Locate the word "αποτελεσμάτων" in the entries below, then gather every line that holds it.

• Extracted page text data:
________________________________________

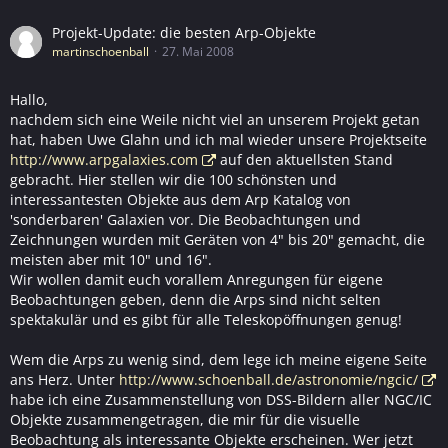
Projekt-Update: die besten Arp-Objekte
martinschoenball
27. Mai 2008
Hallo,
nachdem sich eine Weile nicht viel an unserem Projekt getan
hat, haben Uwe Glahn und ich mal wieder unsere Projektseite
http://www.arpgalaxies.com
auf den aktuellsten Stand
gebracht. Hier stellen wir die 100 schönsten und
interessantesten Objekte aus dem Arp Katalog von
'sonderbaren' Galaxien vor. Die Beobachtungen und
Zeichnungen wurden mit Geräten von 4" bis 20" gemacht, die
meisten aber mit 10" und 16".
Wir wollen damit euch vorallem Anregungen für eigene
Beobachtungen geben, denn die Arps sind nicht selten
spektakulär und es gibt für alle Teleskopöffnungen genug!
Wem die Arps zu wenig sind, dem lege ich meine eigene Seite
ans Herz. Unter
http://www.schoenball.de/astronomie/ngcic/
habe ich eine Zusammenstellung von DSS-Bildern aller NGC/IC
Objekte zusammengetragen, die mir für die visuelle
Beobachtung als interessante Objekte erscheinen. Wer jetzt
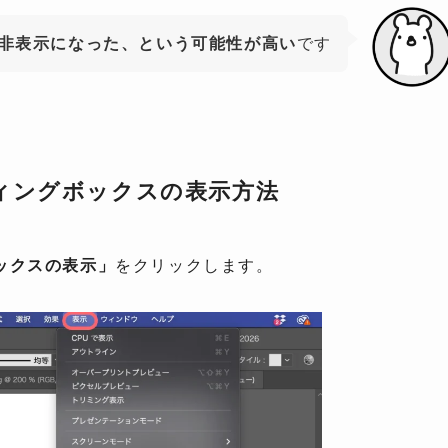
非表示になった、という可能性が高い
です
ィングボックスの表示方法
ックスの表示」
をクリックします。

________________________________________

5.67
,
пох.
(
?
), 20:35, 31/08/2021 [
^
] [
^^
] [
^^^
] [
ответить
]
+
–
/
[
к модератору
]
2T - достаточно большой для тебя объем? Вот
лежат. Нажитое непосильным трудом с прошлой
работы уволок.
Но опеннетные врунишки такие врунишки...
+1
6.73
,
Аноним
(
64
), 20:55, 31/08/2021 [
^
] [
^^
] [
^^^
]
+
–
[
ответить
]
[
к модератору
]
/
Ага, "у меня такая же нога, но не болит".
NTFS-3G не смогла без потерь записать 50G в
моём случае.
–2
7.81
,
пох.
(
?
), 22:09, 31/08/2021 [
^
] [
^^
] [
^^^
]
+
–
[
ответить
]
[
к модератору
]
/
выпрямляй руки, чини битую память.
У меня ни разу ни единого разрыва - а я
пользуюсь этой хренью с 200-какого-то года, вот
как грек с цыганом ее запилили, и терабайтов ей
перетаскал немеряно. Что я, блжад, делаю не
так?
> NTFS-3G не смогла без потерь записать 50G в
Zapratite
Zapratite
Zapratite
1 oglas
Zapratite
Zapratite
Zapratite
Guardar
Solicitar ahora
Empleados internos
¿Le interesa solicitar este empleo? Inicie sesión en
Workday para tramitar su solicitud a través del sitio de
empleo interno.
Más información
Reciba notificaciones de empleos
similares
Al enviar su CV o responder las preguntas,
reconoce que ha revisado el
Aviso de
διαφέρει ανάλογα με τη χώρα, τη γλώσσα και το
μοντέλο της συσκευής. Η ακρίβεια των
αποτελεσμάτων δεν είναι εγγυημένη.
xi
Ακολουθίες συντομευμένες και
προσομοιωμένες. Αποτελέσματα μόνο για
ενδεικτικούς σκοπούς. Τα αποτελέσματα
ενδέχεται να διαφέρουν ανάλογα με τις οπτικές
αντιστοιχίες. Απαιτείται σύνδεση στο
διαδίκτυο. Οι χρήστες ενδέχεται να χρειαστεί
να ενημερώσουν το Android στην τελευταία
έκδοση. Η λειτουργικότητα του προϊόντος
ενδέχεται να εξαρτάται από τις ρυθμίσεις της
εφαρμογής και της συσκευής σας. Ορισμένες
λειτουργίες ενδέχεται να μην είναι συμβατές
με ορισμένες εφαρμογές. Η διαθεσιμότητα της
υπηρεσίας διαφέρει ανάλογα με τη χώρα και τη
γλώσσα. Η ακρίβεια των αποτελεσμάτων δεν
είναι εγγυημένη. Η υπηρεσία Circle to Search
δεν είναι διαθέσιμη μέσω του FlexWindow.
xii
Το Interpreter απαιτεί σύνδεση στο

________________________________________

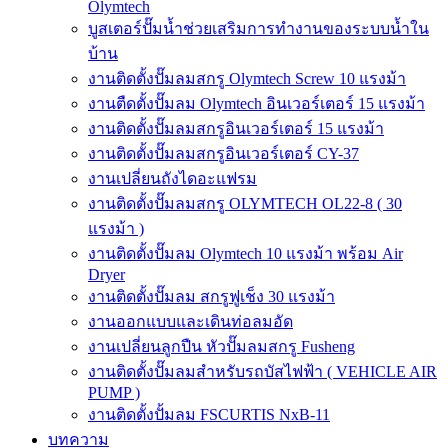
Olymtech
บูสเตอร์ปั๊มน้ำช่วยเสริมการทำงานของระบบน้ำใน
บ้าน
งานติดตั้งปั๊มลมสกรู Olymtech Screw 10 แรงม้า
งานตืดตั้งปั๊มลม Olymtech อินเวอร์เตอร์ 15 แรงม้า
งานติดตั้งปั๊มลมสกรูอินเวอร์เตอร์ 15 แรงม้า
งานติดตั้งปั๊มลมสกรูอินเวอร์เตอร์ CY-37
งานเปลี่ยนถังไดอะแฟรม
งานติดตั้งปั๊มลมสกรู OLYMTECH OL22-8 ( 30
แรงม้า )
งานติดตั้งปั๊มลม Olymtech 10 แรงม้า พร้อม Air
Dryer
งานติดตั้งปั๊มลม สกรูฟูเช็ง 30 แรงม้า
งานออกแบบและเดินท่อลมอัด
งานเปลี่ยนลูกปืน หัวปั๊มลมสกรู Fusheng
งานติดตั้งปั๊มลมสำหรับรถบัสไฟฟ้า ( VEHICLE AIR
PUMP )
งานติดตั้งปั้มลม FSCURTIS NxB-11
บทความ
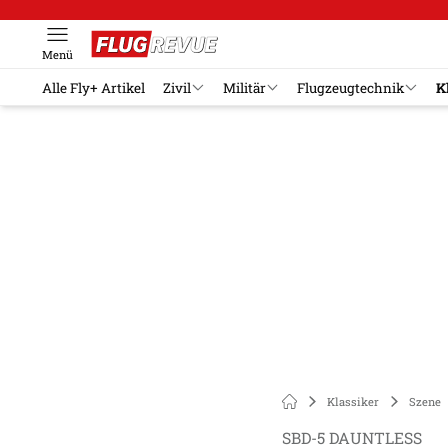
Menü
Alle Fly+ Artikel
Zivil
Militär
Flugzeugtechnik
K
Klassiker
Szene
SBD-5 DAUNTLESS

________________________________________

• SOLUTION TO THIS EXERCISE:
αποτελεσμάτων δεν είναι εγγυημένη.
γλώσσα. Η ακρίβεια των αποτελεσμάτων δεν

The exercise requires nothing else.